You should generally schedule 4x the amount of threads as can be run simultaneously - gpus are good at context switching so you should make sure they always have work to do when waiting.
L3/L2 cache is managed by the hardware, but the L1 cache is handled by the user manually.
CUDA offers lots of helpful things through their CCCL libraries.
Each host has one or more CUDA devices (GPU), each CUDA device consists of multiple Compute Units, each Compute Unit consists of multiple Processing Elements.
We have blocks and workgroups. A workgroup consists of multiple blocks, work inside a block runs at the same time, but blocks within a workgroup may run at different times. Consequently you can sync within blocks but not workgroups.

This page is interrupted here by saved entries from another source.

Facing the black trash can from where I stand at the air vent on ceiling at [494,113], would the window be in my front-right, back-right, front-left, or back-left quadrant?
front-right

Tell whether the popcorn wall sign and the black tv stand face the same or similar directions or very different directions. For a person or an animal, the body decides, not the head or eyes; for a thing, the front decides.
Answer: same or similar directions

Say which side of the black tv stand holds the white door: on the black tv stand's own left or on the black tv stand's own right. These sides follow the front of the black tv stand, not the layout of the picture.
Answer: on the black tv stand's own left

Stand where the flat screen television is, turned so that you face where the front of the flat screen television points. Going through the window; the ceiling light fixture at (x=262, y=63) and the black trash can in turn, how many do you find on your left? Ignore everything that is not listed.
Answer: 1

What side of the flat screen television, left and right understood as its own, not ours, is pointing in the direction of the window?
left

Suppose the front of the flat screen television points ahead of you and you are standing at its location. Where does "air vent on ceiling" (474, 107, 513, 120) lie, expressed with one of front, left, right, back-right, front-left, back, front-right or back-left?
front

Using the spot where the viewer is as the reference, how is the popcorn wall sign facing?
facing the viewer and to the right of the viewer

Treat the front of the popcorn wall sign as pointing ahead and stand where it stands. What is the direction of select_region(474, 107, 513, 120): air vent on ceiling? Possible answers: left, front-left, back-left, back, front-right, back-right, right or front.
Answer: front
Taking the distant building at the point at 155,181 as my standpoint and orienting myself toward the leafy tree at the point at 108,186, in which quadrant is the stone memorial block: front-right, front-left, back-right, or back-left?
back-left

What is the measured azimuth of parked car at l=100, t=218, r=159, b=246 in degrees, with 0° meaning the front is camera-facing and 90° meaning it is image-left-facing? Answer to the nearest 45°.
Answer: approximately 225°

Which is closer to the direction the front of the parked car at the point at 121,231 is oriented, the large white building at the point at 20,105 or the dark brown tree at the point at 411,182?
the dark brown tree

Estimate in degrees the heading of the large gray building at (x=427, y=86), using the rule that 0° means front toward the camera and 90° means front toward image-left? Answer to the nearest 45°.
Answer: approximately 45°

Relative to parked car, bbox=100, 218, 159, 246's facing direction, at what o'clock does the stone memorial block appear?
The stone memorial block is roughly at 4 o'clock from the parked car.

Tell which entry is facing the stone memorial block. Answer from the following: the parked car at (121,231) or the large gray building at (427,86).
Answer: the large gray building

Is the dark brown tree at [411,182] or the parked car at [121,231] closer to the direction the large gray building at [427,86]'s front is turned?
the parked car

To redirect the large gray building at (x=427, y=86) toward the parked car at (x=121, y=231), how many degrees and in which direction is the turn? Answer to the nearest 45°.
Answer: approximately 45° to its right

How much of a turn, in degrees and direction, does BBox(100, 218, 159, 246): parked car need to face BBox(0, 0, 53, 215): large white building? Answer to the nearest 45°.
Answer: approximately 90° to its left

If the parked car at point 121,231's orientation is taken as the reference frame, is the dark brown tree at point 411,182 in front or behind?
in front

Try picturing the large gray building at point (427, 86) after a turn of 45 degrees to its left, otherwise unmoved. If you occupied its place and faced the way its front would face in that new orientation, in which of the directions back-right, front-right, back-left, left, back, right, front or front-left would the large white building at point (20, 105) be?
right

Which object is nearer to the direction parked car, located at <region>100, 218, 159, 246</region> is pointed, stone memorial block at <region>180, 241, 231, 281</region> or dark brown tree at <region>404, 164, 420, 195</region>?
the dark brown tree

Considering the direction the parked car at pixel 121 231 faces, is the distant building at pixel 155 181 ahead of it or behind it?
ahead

Maximum number of threads in a block is 1024. Threads are also grouped into warps of size 32. Threads in a warp should run the same code at the same time to avoid warp divergence.

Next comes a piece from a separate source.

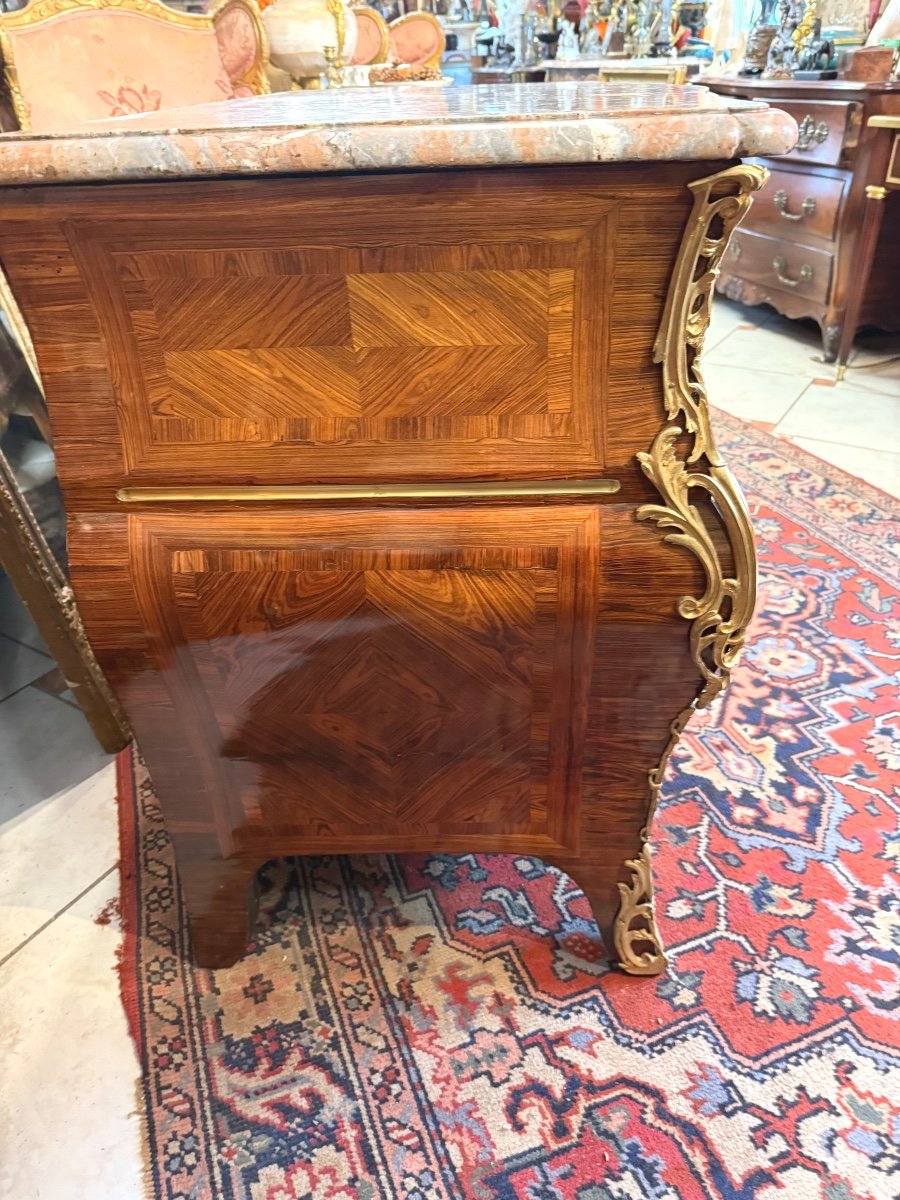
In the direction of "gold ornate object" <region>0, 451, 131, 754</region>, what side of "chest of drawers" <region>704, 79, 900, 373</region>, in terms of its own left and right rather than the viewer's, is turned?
front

Functions are by default host functions, meaning they run on the host. Adding the __device__ attribute to the function means it will be run on the device.
You invoke kernels from the host using this syntax <<<blocks, threads, shared, cudaStream_t stream>>>. E.g. vadd<<<blocksPerGrid, threadsPerBlock>>>(d_a, d_b, d_c)
Once you’ve launched your kernel you should cudaDeviceSynchronize() to wait for the kernel to finish.
CUDA has a memcpy that allows you to copy data between devices and/or hosts.
It has a handful of functions for getting errors, including just reading the result of cudaDeviceSynchronize().